L’ONIAM, par uniques conclusions notifiées le 17 juin 2021, indique s’en rapporter à justice quant à l’opportunité de joindre l’affaire avec celle initiée par la CPAM devant le tribunal judiciaire de Grenoble.

Elle conclut pour le surplus au débouté de la société MACSF de toutes ses demandes, et réclame sa condamnation à lui payer la somme de 3 000 ' en application de l’article 700 du code de procédure civile.

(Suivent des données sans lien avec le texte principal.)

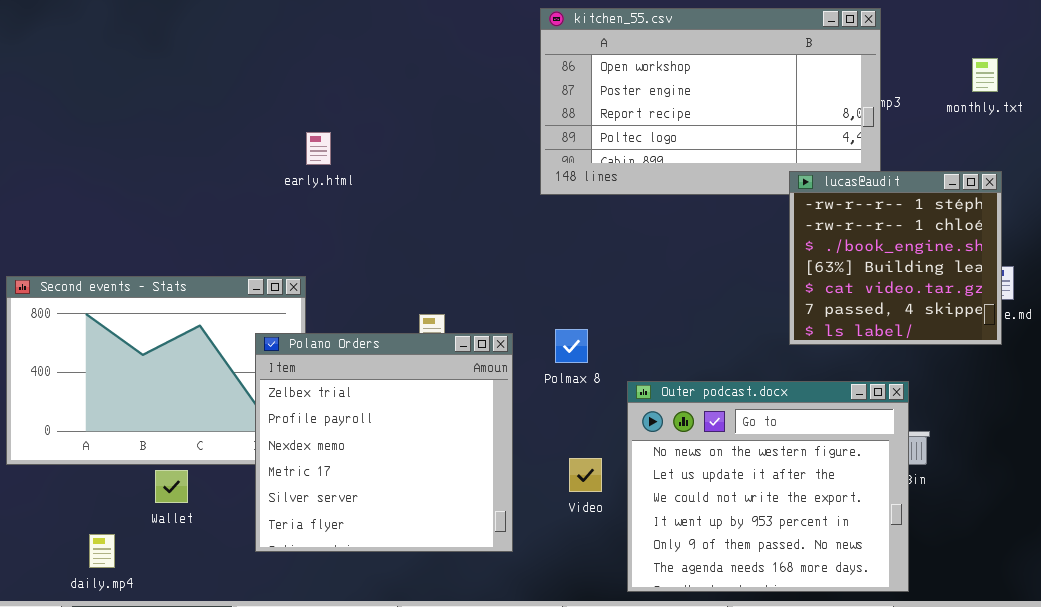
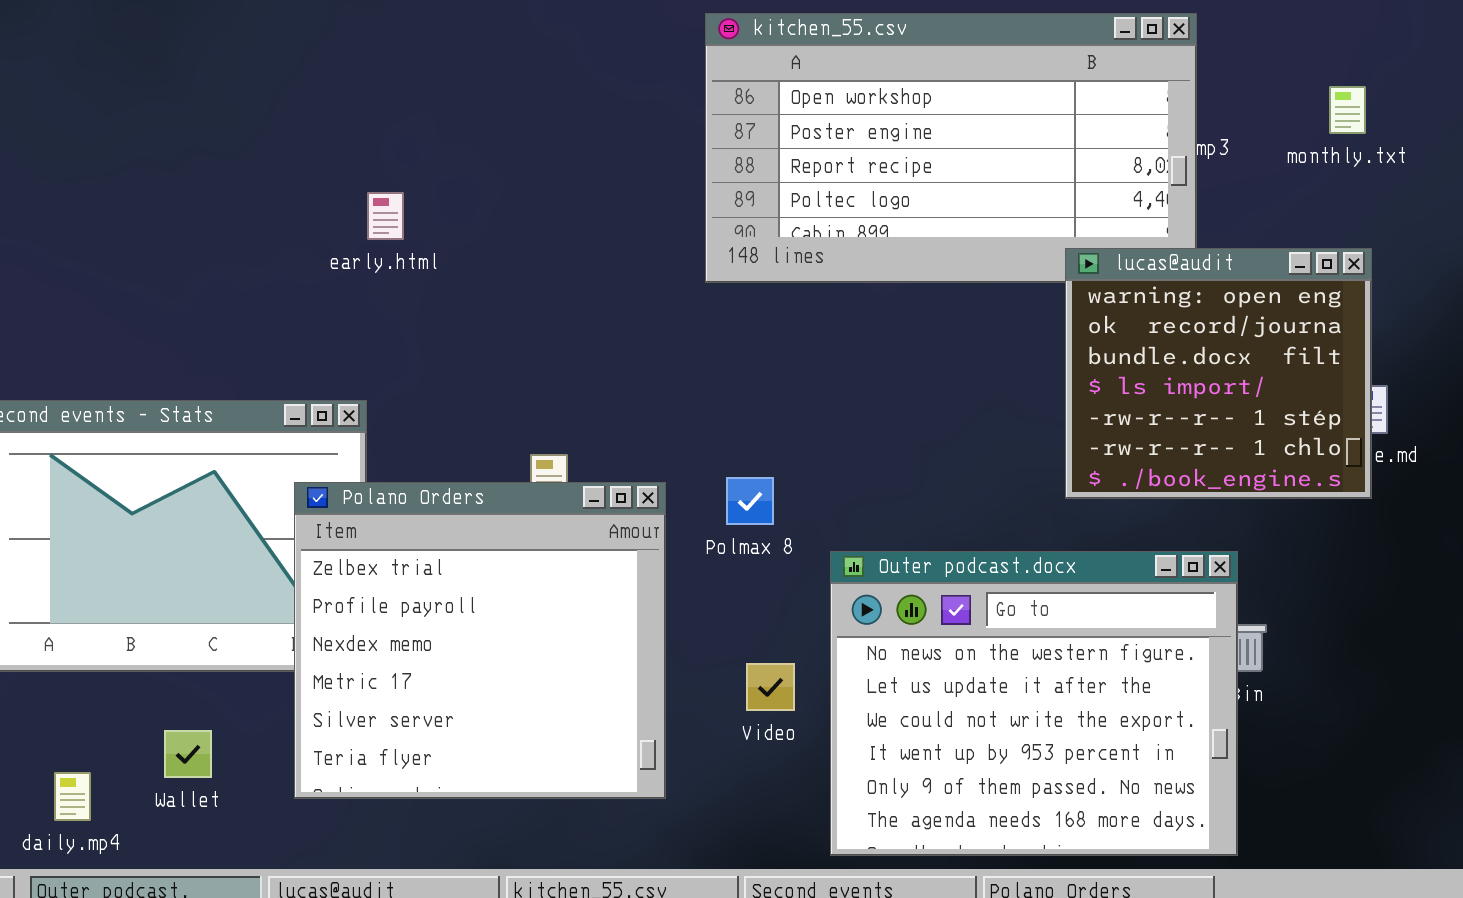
lucas@audit: [789,171,1002,345] -> [1065,248,1372,499], scrolled up 4 rows
Wallet: [155,470,188,503] -> [164,730,212,778], moved

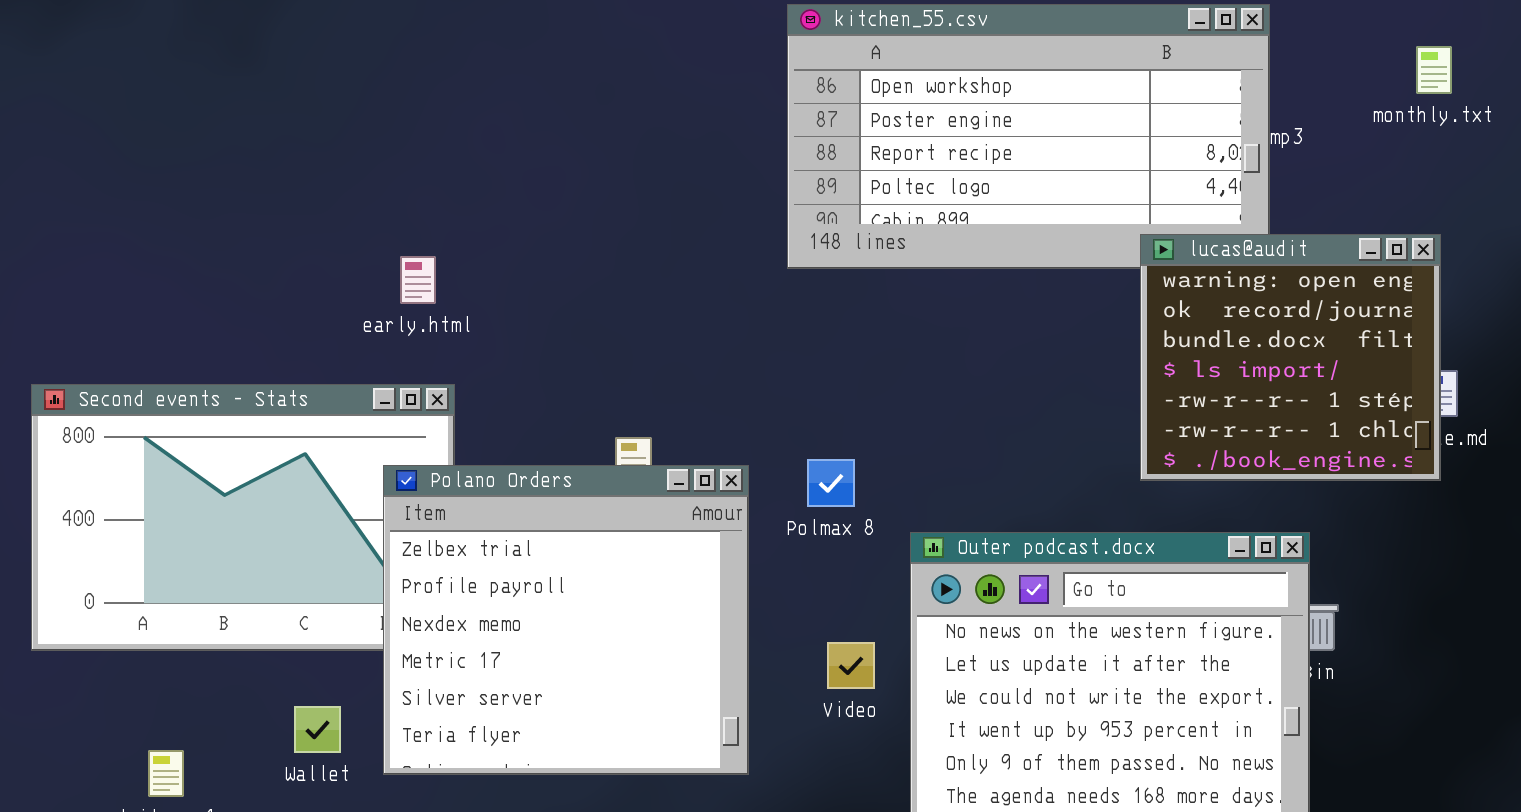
monthly.txt: [1329,86,1366,134] -> [1416,46,1452,94], moved
early.html: [367,192,404,240] -> [400,256,436,304], moved
Wallet: [164,730,212,778] -> [294,706,341,753], moved

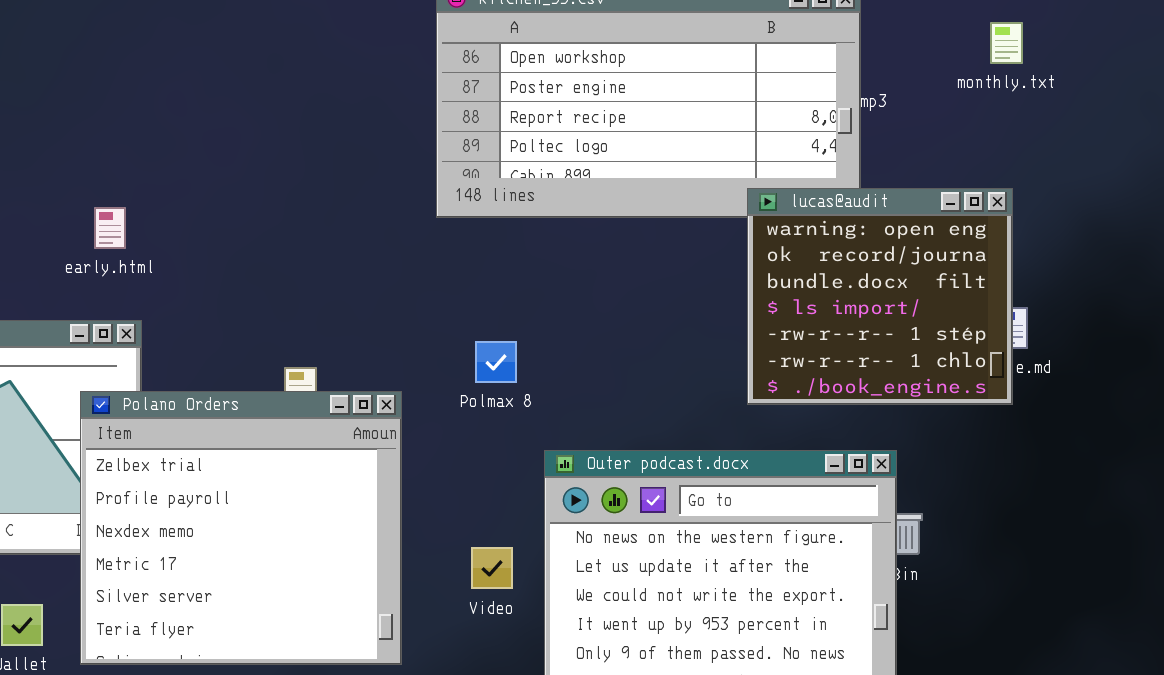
Polmax 8: [807,459,855,507] -> [475,341,517,383], moved

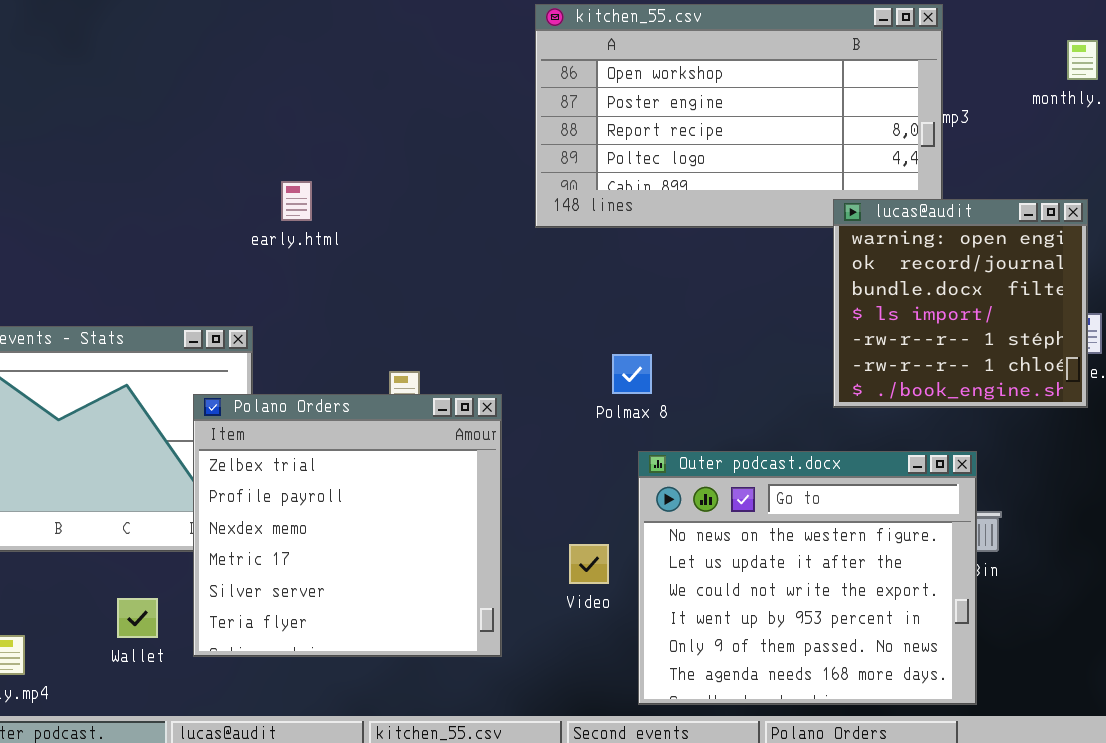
early.html: [94,207,126,249] -> [281,181,312,221], moved
Polmax 8: [475,341,517,383] -> [612,354,652,394], moved

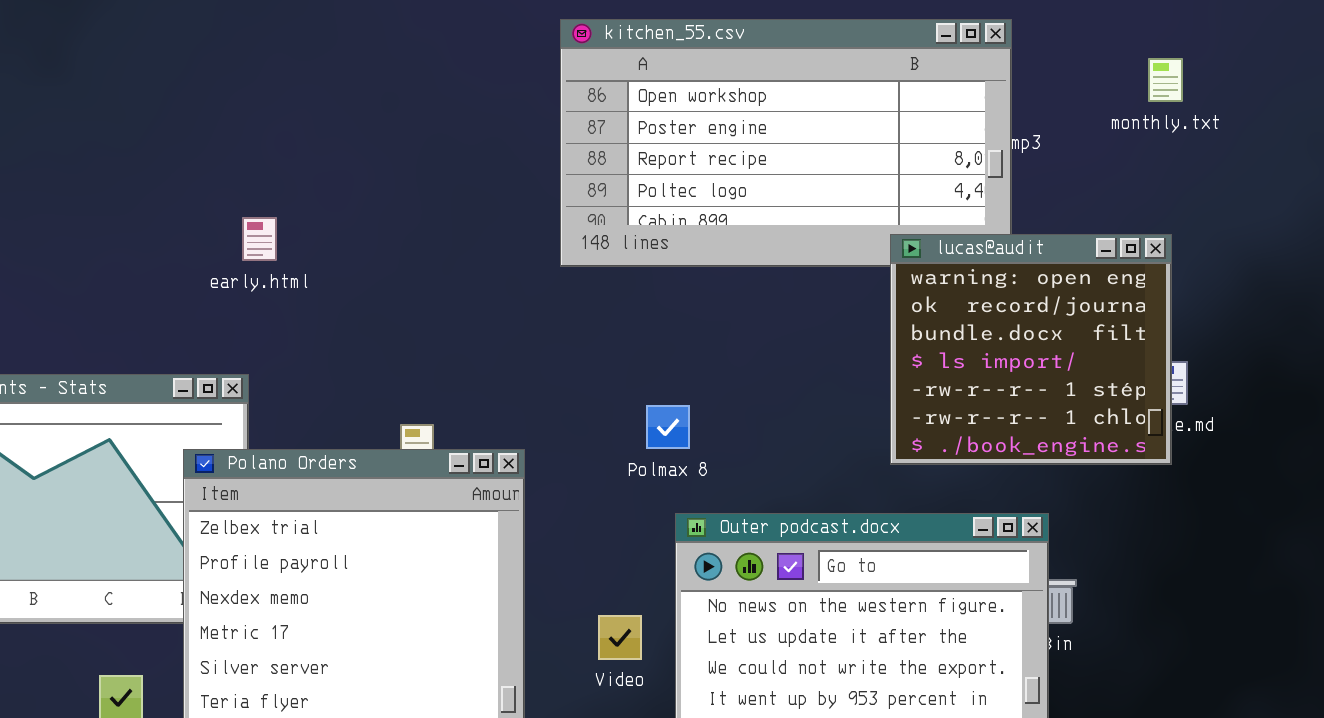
early.html: [281,181,312,221] -> [242,217,277,261], moved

Il fait valoir que le juge de la mise en état a justement retenu que l’article 46 du code de procédure civile n’avait pas vocation à s’appliquer, s’agissant de l’opposition à un titre exécutoire émis par lui en tant qu’établissement public administratif.

MOTIFS DE LA DÉCISION

Sur la compétence du tribunal judiciaire de Grenoble

Le juge de la mise en état a justement rappelé qu’aucun texte spécifique du Code de la santé publique ou du code de procédure civile ne régissait particulièrement la compétence territoriale en matière d’opposition à un titre exécutoire émis par l’ONIAM, de sorte que les règles de compétence de droit commun de la procédure civile trouvaient à s’appliquer.

Si l’article 42 du code de procédure civile prévoit que la juridiction compétente est, sauf disposition contraire, celle du lieu où demeure le défendeur, l’article 46 du même code édicte que le demandeur peut saisir à son choix, outre la juridiction du lieu où demeure le défendeur, en matière contractuelle la juridiction du lieu de la livraison de la chose ou de l’exécution de la prestation de services, et en matière délictuelle la juridiction du lieu du fait dommageable ou celle dans le ressort de laquelle le dommage a été subi.

Contrairement à ce qu’a considéré le juge de la mise en état, il ne s’agit pas d’une exception mais d’une option offerte au demandeur en fonction de la matière objet du litige.

En l’espèce, l’opposition au titre exécutoire formée par la société MACSF repose non pas sur la forme de ce titre mais sur son fondement à savoir la créance objet du titre, le moyen invoqué à l’appui de sa demande d’annulation étant l’absence de preuve, selon son assureur demandeur à l’instance, d’une faute du Dr Y à l’origine des infections subies par M. X et par conséquent l’absence de toute créance de nature à fonder le titre.

Dès lors que les interventions pratiquées par le Dr Y susceptibles d’avoir été à l’origine des infections nosocomiales en cause l’ont été à la clinique Belledonne, cette clinique, située à

Grenoble, est le lieu tant du fait dommageable invoqué que de la prestation contractuelle attendue.

Il en résulte que le tribunal judiciaire de Grenoble saisi est bien territorialement compétent pour en connaître, ce qui conduit à l’infirmation de l’ordonnance déférée.

Sur la demande de jonction

Cette demande ne relève pas des pouvoirs de la présente cour, saisie par l’effet dévolutif de l’appel de la seule question de la compétence de la juridiction saisie et des demandes annexes.

Il reviendra à toute partie qui y aura intérêt d’en saisir la juridiction de première instance.

Sur les demandes accessoires

L’ONIAM, qui succombant en son moyen d’incompétence, devra supporter les dépens de première instance et d’appel en application de l’article 696 du code de procédure civile et il n’y a pas lieu de faire application de l’article 700 du code de procédure civile en sa faveur.

Il n’est pas équitable de faire application de l’article 700 du code de procédure civile au profit de la société MACSF.

PAR CES MOTIFS

La Cour, statuant publiquement par arrêt contradictoire,

Infirme en toutes ses dispositions l’ordonnance déférée et statuant à nouveau,

Dit le tribunal judiciaire de Grenoble compétent territorialement pour connaître de la demande.

Déclare irrecevable en tant que formée devant la présente cour la demande aux fins de jonction de l’instance avec celle engagée par la CPAM de l’Isère fondée sur les mêmes faits.

Renvoie les parties à mieux se pourvoir de ce chef.

Rejette les demandes fondées sur l’article 700 du code de procédure civile ainsi que toutes les autres demandes.

Condamne l’ONIAM aux dépens de l’incident et de l’appel.

Prononcé par mise à disposition de l’arrêt au greffe de la Cour, les parties en ayant été préalablement avisées dans les conditions prévues au deuxième alinéa de l’article 450 du code de procédure civile,

Signé par Madame COMBES, Président, et par Madame BUREL, Greffier, auquel la minute de la décision a été remise par le magistrat signataire.